I went in and took my seat. I looked downstairs. The whole bottom floor was black. The people upstairs were white. The band started playing, and I started drinking, and finally I just walked downstairs because I had to see them. I snuck through the dancefloor. I walked real fast and as I approached the stand I could feel the people staring at me, and then they started moving and all of a sudden they just closed me in. All of a sudden there was a circle of black people around me and they were saying, "What are you doing down here? What are you doing down here, white boy?" I said, "I used to play with this band. I want to say hello." They said, "You get outta here!" And they all started yelling. One guy screamed, "You killed my grandparents, you son-of-a-bitch, you white bastard! You beat my grandparents to death, you son-of-a-bitch!" I said, "I didn't kill anybody! I didn't do anything!" But they kept raving, so I got mad. I shouted, "I don't want to hear any of your fuckin' shit! I didn't do anything to you!" Someone said, "You better get outta here, boy, if you know what's good for you!" I said, "Fuck you all, man!" They grabbed me and one guy hit me in the back; another punched me, and I was screaming and swinging around; by this time I was close to the bandstand and the people taking the tickets saw what was happening and rushed out.

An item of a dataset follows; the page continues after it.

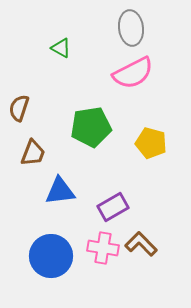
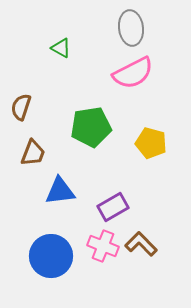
brown semicircle: moved 2 px right, 1 px up
pink cross: moved 2 px up; rotated 12 degrees clockwise
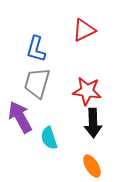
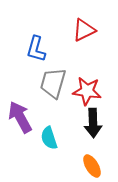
gray trapezoid: moved 16 px right
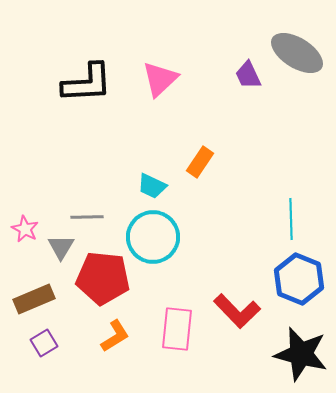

I was raging, "I used to play with this band!" I think I hollered, "Benny!" And he jumped off the stand and ran down there. The ushers were saying, "You've got to get out of here! Someone's gonna kill you!" Benny comes up to me and says, "Oh, man!" I said, "What is this? What kind of shit is this? I just wanted to say hello!" He said, "This is what I was talking about before. I thought you knew about these things." I was crying by this time. They despised me. They wanted to kill me. Benny said, "There's nothing I can do, man. Come around after. We'll see you outside, around by the bus." The ushers escorted me out.